Cyril’s daughter, Donnie, credits her father with having a generous supply of common sense. “My dad was the perfect father. He was always there for me,” she says. “I was head nurse for a while and was having trouble with 32 nurses under me. They all wanted more hours and were always fighting. I was a mess. I asked dad one night what I should do.”
“He told me to get a stick out of the backyard and pass it around the room and let each one of them talk. Nobody else can talk while they’ve got the stick. And you know, it worked! He was a good man. A really good man.”
Debbie talks about how her father, Dan, not only loved music, but he also loved others who loved music and would do just about anything to help them further their careers.
“He’d take bands all around the state to let them perform at local schools for exposure,” says Debbie. “On Saturday mornings, local artists and musicians were invited to the station to perform live. He wanted to give everyone a chance. When WVOK-FM (later WRKK, K99) was on the air he produced an album featuring popular local bands. I still have a few boxes,” laughs Debbie. “Want one?”
“Their people skills were amazing,” says David. “In talking to people who knew the brothers, when you ask about them, people just light up. People speak lovingly about these guys and that’s not usually the case when you’re talking about businesspeople.”

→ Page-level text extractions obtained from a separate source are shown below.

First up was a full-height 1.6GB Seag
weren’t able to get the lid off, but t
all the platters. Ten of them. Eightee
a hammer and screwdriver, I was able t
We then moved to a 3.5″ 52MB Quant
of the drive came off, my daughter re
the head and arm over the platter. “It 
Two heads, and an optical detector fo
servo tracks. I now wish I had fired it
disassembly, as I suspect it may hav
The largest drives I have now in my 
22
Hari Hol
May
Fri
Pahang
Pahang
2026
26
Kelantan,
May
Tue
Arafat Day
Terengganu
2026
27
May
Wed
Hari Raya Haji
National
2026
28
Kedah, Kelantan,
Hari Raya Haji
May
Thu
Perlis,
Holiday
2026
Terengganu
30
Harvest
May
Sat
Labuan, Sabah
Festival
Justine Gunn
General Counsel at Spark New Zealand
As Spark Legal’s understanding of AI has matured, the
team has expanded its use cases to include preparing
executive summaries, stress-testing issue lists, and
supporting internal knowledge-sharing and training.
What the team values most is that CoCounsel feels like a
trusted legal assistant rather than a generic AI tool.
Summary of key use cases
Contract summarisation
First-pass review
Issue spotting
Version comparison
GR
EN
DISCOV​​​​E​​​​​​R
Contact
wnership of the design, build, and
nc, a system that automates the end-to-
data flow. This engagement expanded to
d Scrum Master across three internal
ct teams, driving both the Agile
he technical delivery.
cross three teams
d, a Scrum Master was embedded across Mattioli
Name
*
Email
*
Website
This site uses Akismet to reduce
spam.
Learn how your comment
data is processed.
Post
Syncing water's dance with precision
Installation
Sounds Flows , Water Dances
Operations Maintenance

“They were in show business, but it was also a family business. Their stations were legendary, but I think that reflected the brothers’ love of the business and their ideas to create things that were bigger than life in all of their communities,” continues David.
“I don’t think there will ever be any entrepreneurs like them again in the broadcast industry. The brothers were unique gentlemen in a unique period of time.”